Wednesday, February 10, 2010

UPDATE: Climate and Haiti

My friend Francesco Fiondella at IRI (International Research Institute for Climate and Society, see below) just posted this Q&A with several of the experts there about Haiti's exposure to climate risk over the coming months.

Also, the UN's Integrated Regional Information Networks (IRIN--no relation to IRI) has a story up about the quake's potential effect on domestic food supply in Haiti.

Saturday, February 6, 2010

El Nino and Haiti


Haiti has, of course, been in the news of late for the 7.0-magnitude earthquake it experienced on January 12. Nevertheless, some scientists had been making predictions that Haiti was primed for just such an event for years. Those likely went unheeded because many people don't often associate the region with seismic activity.

The natural hazards more commonly connected with Haiti are tropical storms and, with much of the western end of the island of Hispaniola denuded by decades of clear-cut forestry, landslides caused by heavy rain. Fortunately, tropical storms lend themselves to somewhat better prediction than earthquakes—but only just. And with a moderate-to-strong El Niño dominating weather patterns around the globe, perhaps those predictions stand a better chance of playing out this year and of helping the rescue response community prepare for a potential double (or triple) whammy of major storm followed by widespread landslides in a country already reeling from natural disaster.

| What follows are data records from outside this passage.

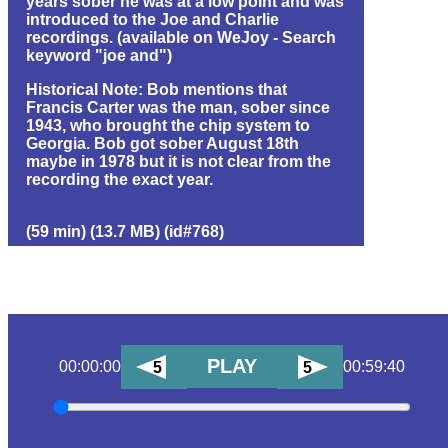
years sober he was at a low point and was
introduced to the Joe and Charlie
recordings. (available on WeJoy - Search
keyword "joe and")
Historical Note: Bob mentions that
Francis Carter was the man, sober since
1943, who brought the chip system to
Georgia. Bob got sober August 18th
maybe in 1978 but it is not clear from the
recording the exact year.
(59 min) (13.7 MB) (id#768)
PLAY
00:00:00
00:59:40
5
5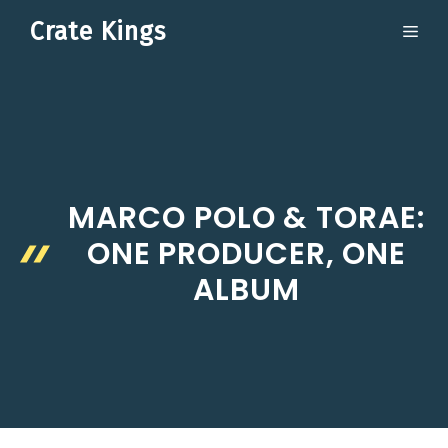
Skip
Crate Kings
ME
to
content
MARCO POLO & TORAE:
ONE PRODUCER, ONE
ALBUM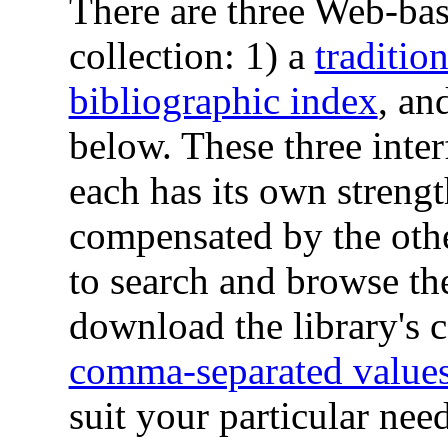
There are three Web-base
collection: 1) a
tradition
bibliographic index
, an
below. These three inte
each has its own streng
compensated by the othe
to search and browse the
download the library's c
comma-separated values
suit your particular need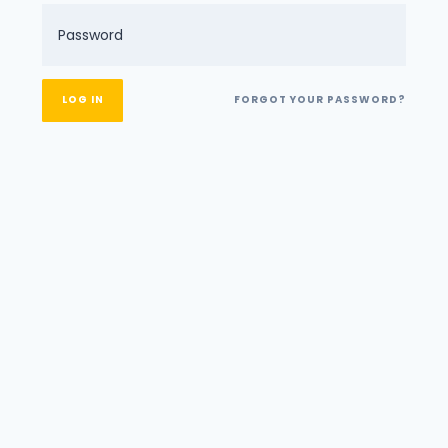
FORGOT YOUR PASSWORD?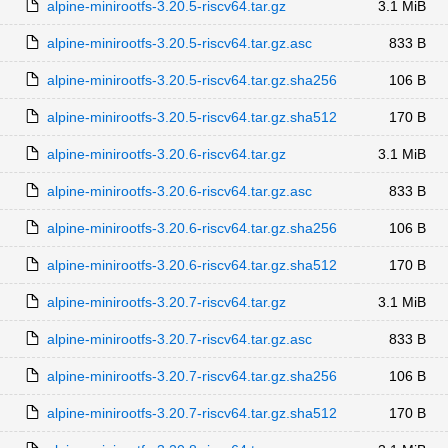
alpine-minirootfs-3.20.5-riscv64.tar.gz
3.1 MiB
alpine-minirootfs-3.20.5-riscv64.tar.gz.asc
833 B
alpine-minirootfs-3.20.5-riscv64.tar.gz.sha256
106 B
alpine-minirootfs-3.20.5-riscv64.tar.gz.sha512
170 B
alpine-minirootfs-3.20.6-riscv64.tar.gz
3.1 MiB
alpine-minirootfs-3.20.6-riscv64.tar.gz.asc
833 B
alpine-minirootfs-3.20.6-riscv64.tar.gz.sha256
106 B
alpine-minirootfs-3.20.6-riscv64.tar.gz.sha512
170 B
alpine-minirootfs-3.20.7-riscv64.tar.gz
3.1 MiB
alpine-minirootfs-3.20.7-riscv64.tar.gz.asc
833 B
alpine-minirootfs-3.20.7-riscv64.tar.gz.sha256
106 B
alpine-minirootfs-3.20.7-riscv64.tar.gz.sha512
170 B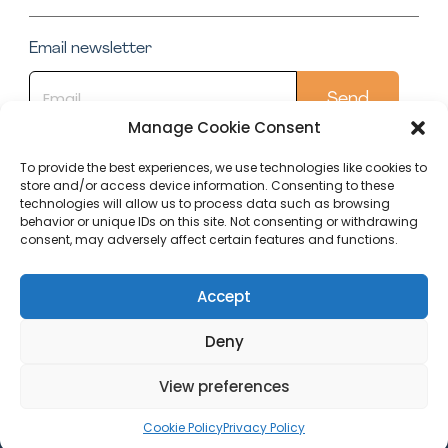
Email newsletter
Manage Cookie Consent
To provide the best experiences, we use technologies like cookies to
store and/or access device information. Consenting to these
Quick Links
technologies will allow us to process data such as browsing
behavior or unique IDs on this site. Not consenting or withdrawing
Conservatory
consent, may adversely affect certain features and functions.
Our Top Posts
Accept
Deny
Editorial
Terms Of
Cookie Policy
Privacy
Policy
Use
(UK)
Policy
View preferences
Copyright (C) 2023 Within Home
Cookie Policy
Privacy Policy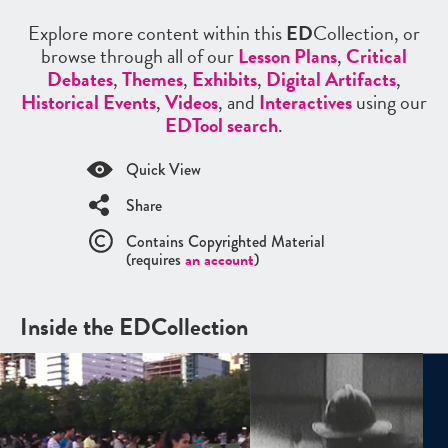
Explore more content within this
ED
Collection, or
browse through all of our
Lesson Plans
,
Critical
Debates
,
Themes
,
Exhibits
,
Digital Artifacts
,
Historical Events
,
Videos
, and
Interactives
using our
EDTool search
.
Quick View
Share
Contains Copyrighted Material
(requires
an account
)
Inside the EDCollection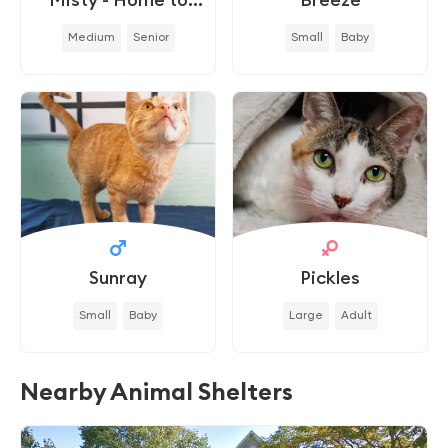
Home
Medium
Senior
Small
Baby
Sunray
Pickles
Small
Baby
Large
Adult
Nearby Animal Shelters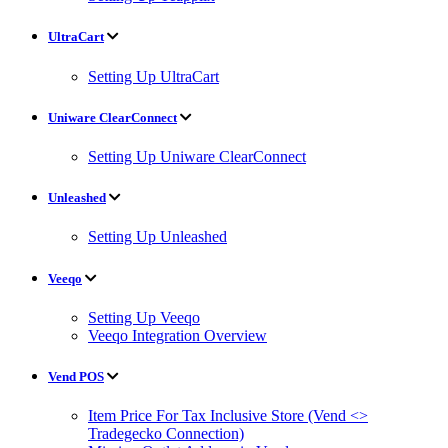
UltraCart
Setting Up UltraCart
Uniware ClearConnect
Setting Up Uniware ClearConnect
Unleashed
Setting Up Unleashed
Veeqo
Setting Up Veeqo
Veeqo Integration Overview
Vend POS
Item Price For Tax Inclusive Store (Vend <>
Tradegecko Connection)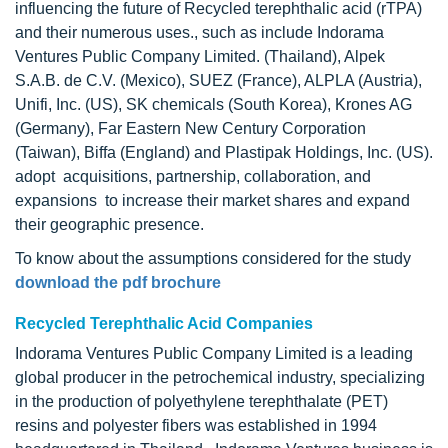
influencing the future of Recycled terephthalic acid (rTPA)
and their numerous uses., such as include Indorama
Ventures Public Company Limited. (Thailand), Alpek
S.A.B. de C.V. (Mexico), SUEZ (France), ALPLA (Austria),
Unifi, Inc. (US), SK chemicals (South Korea), Krones AG
(Germany), Far Eastern New Century Corporation
(Taiwan), Biffa (England) and Plastipak Holdings, Inc. (US).
adopt acquisitions, partnership, collaboration, and
expansions to increase their market shares and expand
their geographic presence.
To know about the assumptions considered for the study
download the pdf brochure
Recycled Terephthalic Acid Companies
Indorama Ventures Public Company Limited is a leading
global producer in the petrochemical industry, specializing
in the production of polyethylene terephthalate (PET)
resins and polyester fibers was established in 1994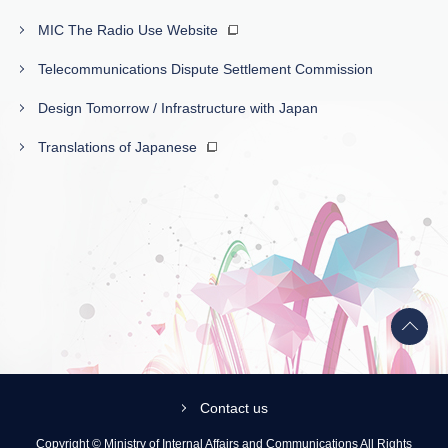
MIC The Radio Use Website
Telecommunications Dispute Settlement Commission
Design Tomorrow / Infrastructure with Japan
Translations of Japanese
Back
to
top
Contact us
Copyright © Ministry of Internal Affairs and Communications All Rights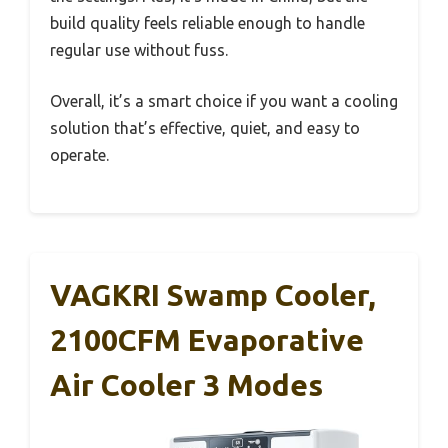
build quality feels reliable enough to handle
regular use without fuss.
Overall, it’s a smart choice if you want a cooling
solution that’s effective, quiet, and easy to
operate.
VAGKRI Swamp Cooler,
2100CFM Evaporative
Air Cooler 3 Modes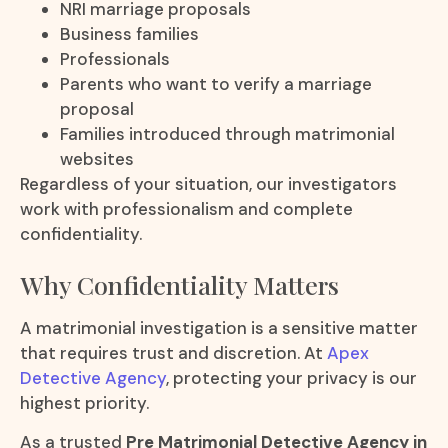
NRI marriage proposals
Business families
Professionals
Parents who want to verify a marriage
proposal
Families introduced through matrimonial
websites
Regardless of your situation, our investigators
work with professionalism and complete
confidentiality.
Why Confidentiality Matters
A matrimonial investigation is a sensitive matter
that requires trust and discretion. At
Apex
Detective Agency
, protecting your privacy is our
highest priority.
As a trusted
Pre Matrimonial Detective Agency in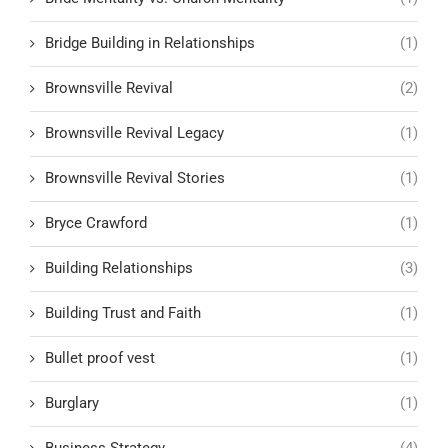
Bridge Building in Relationships
(1)
Brownsville Revival
(2)
Brownsville Revival Legacy
(1)
Brownsville Revival Stories
(1)
Bryce Crawford
(1)
Building Relationships
(3)
Building Trust and Faith
(1)
Bullet proof vest
(1)
Burglary
(1)
Business Strategy
(4)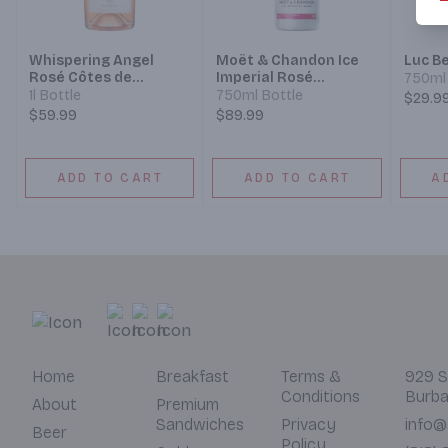
Whispering Angel
Moët & Chandon Ice
Luc Be
Rosé Côtes de
Imperial Rosé
750ml 
Provence 2022
Champagne
1l Bottle
750ml Bottle
$29.9
$59.99
$89.99
ADD TO CART
ADD TO CART
A
Home
Breakfast
Terms &
929 S
Conditions
Burba
About
Premium
Sandwiches
Privacy
info@
Beer
Policy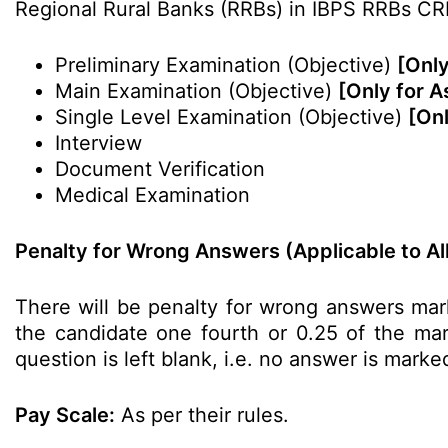
Regional Rural Banks (RRBs) in IBPS RRBs CR
Preliminary Examination (Objective)
[Only
Main Examination (Objective)
[Only for A
Single Level Examination (Objective)
[Onl
Interview
Document Verification
Medical Examination
Penalty for Wrong Answers (Applicable to All
There will be penalty for wrong answers mar
the candidate one fourth or 0.25 of the mark
question is left blank, i.e. no answer is marke
Pay Scale:
As per their rules.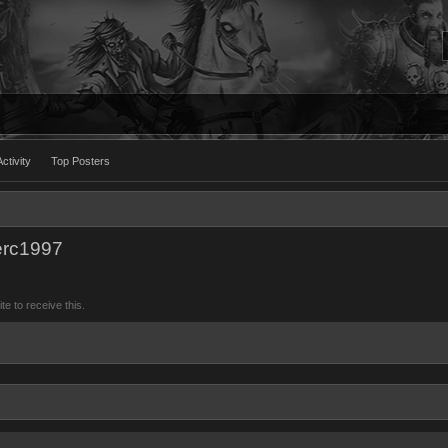
ctivity
Top Posters
erc1997
 to receive this.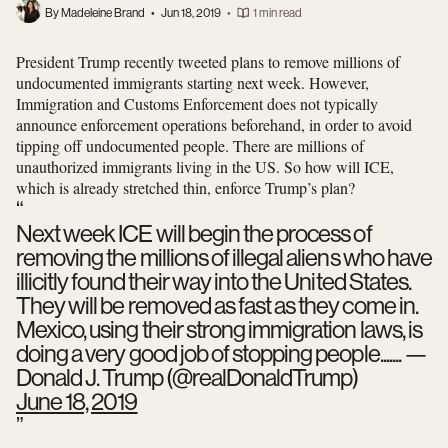
By Madeleine Brand
•
Jun 18, 2019
•
1 min read
President Trump recently tweeted plans to remove millions of
undocumented immigrants starting next week. However,
Immigration and Customs Enforcement does not typically
announce enforcement operations beforehand, in order to avoid
tipping off undocumented people. There are millions of
unauthorized immigrants living in the US. So how will ICE,
which is already stretched thin, enforce Trump’s plan?
Next week ICE will begin the process of
removing the millions of illegal aliens who have
illicitly found their way into the United States.
They will be removed as fast as they come in.
Mexico, using their strong immigration laws, is
doing a very good job of stopping people.......
—
Donald J. Trump (@realDonaldTrump)
June 18, 2019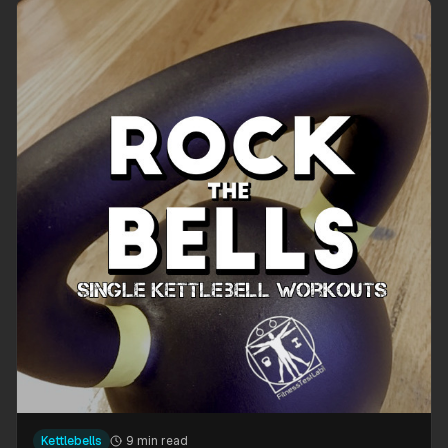
Kettlebells
9 min read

El Niño is half of a back-and-forth sloshing of warm surface water across the equatorial Pacific Ocean between Indonesia and South America (the other phase of the phenomenon being a La Niña). Collectively, these two are known as the El Niño Southern Oscillation, or ENSO. During an El Niño year, the easterly trade winds of the southern Pacific die down, allowing warm water near Indonesia to spread across the surface of the ocean toward the coast of Peru, pumping moisture into the atmosphere and causing relatively predictable patterns of extreme weather around much of the globe. When La Niña predominates, cold water covers much of the same area of the Pacific and a different pattern appears.

The current El Niño, which began developing last fall, has been behind some of the severe winter storms in North America over recent months. It's also behind some of the nervousness that Olympic planners in Vancouver are undoubtedly feeling right now.

Haiti generally experiences a long rainy season from April to November with two distinct peaks—one around May and the other in September or October. In between, and extending into the tail end of rainy season, is when hurricanes typically make their way across the Atlantic and into the Caribbean basin. With the current El Nino phase expected to continue until March and possibly May, the Haitian people just might be able to breathe a little easier during hurricane season. That's because strong high-altitude winds caused by the Pacific warm water tend to cause something called wind shear, which prevent tropical storms from organizing into the large, deadly systems that have decimated the Caribbean in the past.

The effects of El Niño on the Caribbean rainy season, however, are a little less certain. NOAA is keeping up a weekly forecast for the region that looks two weeks into the future, but the most important period is May, when the potential for heavy rain is already high and even heavier downpours might threaten Haiti's denuded hillsides. Unfortunately, that is also the period when the state of ENSO becomes uncertain.

Forecasters are also keeping their eye on the equatorial Pacific for the signs that a La Niña might form because that would wipe out any protection that atmospheric conditions associated with El Niño might offer. "The worst scenario for Haiti would be for the development of a La Niña during the summer, for it would not only imply a wet 2nd half of their rainy season but also the chances for a tropical cyclone in their vicinity, or even a cyclone hit," Tony Barnston of the International Research Institute for Climate and Society wrote in an email.

So while things remain uncertain in a very vulnerable region, scientists and people on the ground will continue to look to the other side of the world for answers.